A igreja, mesmo para quem nada tendo contra ela também não milita nas suas fileiras, tem na sua história uma bela história de compaixão pessoal. E se porvertura alguém em sofrimento vê o líder da sua comunidade compreender que o tem de chamar a si, um membro, para lhe apaziguar a dor, deve achar tal acto comovente. Eu acho.
Não considero correcto falar aqui nas milhares de pessoas em sofrimento no mundo que nunca foram recebidas pelo Papa. Talvez seja uma estratégia publicitária por parte da igreja, mas sendo assim os pais de Madeleine merecem receber os frutos públicos de uma pública mediatização da sua fé. Uma mão lavou a outra. Não me perturba esse reconhecimento entre membros que se compadecem na sua irmandade.
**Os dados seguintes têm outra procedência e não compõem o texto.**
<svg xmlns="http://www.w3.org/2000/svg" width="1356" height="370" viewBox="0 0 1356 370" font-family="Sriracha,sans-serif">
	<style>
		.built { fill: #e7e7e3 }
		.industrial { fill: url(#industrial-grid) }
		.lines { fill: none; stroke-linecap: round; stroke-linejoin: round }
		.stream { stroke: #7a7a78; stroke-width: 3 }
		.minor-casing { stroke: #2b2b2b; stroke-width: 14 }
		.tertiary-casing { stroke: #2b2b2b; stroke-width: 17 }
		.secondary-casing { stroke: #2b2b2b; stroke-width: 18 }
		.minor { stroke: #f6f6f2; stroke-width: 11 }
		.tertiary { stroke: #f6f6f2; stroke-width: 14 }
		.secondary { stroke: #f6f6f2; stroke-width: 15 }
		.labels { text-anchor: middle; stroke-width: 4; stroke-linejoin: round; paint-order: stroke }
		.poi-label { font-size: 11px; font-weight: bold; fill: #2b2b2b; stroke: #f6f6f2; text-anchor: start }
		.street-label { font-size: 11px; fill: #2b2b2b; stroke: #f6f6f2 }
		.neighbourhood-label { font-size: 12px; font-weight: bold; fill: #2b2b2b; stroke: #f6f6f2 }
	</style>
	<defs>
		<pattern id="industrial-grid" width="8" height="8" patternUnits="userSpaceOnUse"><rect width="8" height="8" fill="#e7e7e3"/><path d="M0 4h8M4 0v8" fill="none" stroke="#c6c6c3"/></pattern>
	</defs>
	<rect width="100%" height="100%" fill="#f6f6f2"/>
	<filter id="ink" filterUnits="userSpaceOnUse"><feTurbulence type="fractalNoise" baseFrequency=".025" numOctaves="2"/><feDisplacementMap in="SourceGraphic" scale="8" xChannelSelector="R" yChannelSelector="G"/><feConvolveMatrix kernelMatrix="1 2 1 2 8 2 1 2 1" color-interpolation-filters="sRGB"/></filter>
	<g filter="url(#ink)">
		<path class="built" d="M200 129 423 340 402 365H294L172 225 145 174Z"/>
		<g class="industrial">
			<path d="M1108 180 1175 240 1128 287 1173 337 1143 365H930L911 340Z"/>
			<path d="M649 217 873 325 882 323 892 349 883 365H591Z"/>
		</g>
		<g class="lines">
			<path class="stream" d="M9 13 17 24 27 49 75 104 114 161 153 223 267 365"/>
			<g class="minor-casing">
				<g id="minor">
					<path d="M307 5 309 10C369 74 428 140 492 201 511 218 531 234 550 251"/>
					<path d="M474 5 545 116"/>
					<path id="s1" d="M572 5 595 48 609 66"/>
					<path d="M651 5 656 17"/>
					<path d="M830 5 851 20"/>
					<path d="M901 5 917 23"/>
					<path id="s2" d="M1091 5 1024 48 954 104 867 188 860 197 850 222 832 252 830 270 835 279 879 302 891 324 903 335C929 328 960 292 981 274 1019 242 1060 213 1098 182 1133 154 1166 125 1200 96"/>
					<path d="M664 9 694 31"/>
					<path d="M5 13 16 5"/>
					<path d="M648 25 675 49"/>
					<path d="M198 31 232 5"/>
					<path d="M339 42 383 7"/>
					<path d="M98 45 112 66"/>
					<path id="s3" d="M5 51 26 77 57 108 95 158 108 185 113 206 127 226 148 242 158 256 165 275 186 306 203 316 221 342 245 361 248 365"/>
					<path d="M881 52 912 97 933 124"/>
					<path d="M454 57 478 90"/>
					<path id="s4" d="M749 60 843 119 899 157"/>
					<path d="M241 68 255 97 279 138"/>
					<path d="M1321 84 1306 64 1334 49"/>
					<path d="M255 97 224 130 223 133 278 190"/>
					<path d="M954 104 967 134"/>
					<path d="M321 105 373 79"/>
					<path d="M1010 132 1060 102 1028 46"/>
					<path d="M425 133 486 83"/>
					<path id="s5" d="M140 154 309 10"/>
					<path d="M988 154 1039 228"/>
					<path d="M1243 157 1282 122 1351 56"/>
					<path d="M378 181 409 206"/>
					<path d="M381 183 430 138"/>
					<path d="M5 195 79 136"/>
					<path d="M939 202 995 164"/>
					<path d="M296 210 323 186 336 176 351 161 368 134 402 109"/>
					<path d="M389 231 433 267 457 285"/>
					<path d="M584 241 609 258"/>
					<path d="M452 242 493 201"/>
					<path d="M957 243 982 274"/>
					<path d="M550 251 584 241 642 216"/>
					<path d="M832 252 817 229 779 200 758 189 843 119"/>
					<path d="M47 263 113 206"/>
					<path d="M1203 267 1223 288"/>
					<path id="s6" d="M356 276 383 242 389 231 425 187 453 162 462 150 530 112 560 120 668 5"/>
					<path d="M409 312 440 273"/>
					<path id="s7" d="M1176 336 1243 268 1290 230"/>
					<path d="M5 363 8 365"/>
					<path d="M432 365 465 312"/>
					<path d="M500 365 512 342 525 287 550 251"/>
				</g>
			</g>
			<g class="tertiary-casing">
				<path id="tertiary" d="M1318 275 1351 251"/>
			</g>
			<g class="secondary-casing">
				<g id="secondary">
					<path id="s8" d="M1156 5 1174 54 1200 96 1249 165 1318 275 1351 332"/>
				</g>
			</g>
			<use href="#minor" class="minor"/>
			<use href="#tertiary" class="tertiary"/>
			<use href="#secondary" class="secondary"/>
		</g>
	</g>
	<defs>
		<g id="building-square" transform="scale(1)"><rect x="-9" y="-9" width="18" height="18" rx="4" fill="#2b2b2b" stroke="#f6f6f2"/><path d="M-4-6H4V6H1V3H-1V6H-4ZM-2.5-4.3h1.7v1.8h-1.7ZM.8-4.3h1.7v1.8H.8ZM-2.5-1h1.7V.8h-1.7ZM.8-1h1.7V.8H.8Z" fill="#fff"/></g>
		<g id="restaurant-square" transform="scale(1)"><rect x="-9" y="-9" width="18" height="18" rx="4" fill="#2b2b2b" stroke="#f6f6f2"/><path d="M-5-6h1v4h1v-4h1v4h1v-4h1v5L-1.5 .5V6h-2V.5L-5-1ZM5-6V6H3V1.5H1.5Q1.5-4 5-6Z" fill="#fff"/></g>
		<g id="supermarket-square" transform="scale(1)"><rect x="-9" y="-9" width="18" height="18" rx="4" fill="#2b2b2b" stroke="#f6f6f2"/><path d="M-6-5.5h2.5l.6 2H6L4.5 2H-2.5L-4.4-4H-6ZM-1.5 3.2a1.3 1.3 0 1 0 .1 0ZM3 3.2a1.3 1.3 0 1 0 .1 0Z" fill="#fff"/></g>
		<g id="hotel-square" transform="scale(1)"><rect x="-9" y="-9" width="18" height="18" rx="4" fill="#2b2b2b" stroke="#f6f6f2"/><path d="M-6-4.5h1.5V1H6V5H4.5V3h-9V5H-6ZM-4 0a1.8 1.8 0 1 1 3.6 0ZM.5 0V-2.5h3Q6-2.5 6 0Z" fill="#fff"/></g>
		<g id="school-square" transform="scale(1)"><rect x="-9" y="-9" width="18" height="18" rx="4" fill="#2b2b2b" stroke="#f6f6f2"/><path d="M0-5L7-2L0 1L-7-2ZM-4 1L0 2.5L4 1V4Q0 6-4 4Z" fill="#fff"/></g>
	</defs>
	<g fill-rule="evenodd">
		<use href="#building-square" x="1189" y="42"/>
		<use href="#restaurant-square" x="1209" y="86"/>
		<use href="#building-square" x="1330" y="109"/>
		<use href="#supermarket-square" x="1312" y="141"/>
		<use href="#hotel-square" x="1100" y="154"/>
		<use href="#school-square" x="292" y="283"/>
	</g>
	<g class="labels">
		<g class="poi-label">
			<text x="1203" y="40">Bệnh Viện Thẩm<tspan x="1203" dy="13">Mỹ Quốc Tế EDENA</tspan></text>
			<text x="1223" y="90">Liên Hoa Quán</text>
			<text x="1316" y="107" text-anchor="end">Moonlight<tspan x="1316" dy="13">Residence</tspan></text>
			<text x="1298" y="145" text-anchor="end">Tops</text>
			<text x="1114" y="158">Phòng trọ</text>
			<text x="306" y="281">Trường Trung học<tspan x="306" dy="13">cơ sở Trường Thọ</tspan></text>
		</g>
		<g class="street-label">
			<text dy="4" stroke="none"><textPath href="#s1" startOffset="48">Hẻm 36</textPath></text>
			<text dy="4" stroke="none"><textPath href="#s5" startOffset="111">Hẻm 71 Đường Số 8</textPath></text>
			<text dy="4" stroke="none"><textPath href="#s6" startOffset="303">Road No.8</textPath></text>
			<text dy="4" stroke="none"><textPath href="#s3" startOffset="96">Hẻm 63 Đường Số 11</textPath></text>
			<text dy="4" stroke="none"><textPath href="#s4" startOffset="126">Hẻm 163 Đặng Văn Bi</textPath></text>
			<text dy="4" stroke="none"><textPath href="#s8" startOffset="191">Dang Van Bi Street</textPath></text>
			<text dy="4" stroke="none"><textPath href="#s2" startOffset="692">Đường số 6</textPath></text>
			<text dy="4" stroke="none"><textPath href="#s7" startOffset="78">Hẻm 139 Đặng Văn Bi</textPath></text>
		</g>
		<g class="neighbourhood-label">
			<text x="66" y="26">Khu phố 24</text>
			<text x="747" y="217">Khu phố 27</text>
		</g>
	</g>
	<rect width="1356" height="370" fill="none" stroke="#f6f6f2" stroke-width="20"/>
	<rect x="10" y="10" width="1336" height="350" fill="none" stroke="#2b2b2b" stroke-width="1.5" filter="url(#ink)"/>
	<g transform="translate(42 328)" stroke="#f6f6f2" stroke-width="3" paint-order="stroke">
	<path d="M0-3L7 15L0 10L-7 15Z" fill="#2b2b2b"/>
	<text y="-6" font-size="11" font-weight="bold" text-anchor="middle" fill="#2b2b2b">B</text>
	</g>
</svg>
O que me perturba é querermos colar o sofrimento real de todas as muitas crianças desaparecidas para menorizar o sofrimento, ou o interesse por ele, da Madeleine desaparecida. Nenhuma criança é mais importante que nenhuma outra, mas nenhum grupo de crianças é mais importante que uma só criança. Estas escolhas não se fazem, não se põem como hipótese, não servem como argumento. Cada uma é a vida toda e o mundo todo e todos nós. Ainda bem que Madeleine tem esta atenção. Se for para bem dela.
E há outras realidades que a razão, só por si, não apreenderá. Acredito que sim. Não sei, mas acredito que é possível que haja.